[Source texts of formatted documents]

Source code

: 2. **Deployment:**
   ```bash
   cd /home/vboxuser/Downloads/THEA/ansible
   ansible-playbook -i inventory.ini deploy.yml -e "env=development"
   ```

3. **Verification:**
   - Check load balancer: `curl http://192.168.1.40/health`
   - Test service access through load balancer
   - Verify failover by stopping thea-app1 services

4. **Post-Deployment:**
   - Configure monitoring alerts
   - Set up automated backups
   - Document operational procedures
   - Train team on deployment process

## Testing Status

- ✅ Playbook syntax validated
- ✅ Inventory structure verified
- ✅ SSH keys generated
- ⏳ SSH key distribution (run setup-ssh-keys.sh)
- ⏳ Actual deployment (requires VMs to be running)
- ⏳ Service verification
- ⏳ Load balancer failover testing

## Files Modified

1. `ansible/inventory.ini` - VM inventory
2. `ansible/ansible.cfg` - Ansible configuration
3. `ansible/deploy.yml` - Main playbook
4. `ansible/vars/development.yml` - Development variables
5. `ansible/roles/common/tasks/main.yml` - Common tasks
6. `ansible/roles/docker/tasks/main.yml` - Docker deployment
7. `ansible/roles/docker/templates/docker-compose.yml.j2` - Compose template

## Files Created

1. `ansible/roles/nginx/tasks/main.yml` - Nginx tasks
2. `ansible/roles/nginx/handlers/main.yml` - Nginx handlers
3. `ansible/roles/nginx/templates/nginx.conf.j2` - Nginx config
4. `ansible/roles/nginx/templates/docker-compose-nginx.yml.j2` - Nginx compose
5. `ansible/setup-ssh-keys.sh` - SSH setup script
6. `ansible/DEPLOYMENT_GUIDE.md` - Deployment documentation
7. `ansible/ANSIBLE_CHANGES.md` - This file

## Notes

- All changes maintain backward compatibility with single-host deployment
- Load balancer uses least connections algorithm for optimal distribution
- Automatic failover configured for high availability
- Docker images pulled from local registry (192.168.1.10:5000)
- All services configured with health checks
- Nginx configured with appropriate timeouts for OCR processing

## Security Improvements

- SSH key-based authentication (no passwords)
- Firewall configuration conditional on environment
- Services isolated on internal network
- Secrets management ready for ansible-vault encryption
==
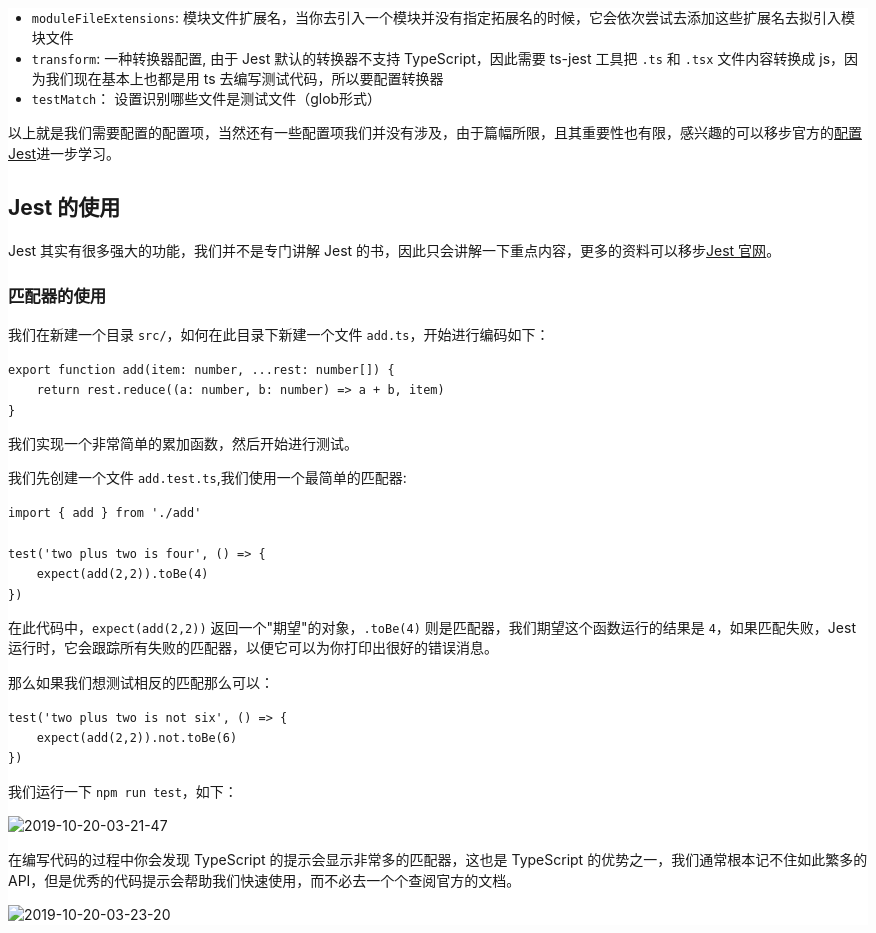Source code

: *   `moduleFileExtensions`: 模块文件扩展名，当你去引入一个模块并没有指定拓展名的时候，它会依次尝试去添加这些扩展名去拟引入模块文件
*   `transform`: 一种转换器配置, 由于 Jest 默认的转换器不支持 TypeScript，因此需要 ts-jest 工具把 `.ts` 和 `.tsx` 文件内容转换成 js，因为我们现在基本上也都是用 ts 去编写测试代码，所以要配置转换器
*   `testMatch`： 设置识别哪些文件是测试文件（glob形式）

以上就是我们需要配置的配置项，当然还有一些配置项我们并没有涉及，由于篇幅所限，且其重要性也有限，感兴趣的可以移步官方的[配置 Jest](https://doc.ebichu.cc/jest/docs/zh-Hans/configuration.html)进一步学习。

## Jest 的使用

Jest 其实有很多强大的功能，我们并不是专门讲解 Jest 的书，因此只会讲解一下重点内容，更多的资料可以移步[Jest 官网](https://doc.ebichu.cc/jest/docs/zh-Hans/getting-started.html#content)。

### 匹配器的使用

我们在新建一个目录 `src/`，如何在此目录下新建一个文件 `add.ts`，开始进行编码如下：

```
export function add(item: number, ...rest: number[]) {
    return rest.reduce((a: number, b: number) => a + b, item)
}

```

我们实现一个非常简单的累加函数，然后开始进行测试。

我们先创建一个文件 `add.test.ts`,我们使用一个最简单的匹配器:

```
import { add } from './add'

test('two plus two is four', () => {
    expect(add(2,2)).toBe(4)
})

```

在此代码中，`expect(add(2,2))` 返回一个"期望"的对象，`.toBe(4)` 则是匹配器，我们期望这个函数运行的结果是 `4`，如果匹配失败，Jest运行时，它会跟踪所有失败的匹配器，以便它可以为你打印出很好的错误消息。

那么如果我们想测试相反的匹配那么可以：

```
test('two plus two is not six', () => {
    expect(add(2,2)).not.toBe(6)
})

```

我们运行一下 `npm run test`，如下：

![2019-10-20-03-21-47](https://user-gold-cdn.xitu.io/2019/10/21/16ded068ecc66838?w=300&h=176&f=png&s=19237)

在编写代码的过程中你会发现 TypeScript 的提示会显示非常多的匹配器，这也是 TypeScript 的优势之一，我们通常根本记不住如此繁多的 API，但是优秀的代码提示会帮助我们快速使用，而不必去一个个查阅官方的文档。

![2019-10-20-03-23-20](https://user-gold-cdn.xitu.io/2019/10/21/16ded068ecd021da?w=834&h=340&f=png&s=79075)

▶ Assignment
Would you copy out each line of the records above where the word "Nginx" occurs?

▶ Response to this task
1. `ansible/roles/nginx/tasks/main.yml` - Nginx tasks
2. `ansible/roles/nginx/handlers/main.yml` - Nginx handlers
3. `ansible/roles/nginx/templates/nginx.conf.j2` - Nginx config
4. `ansible/roles/nginx/templates/docker-compose-nginx.yml.j2` - Nginx compose
- Nginx configured with appropriate timeouts for OCR processing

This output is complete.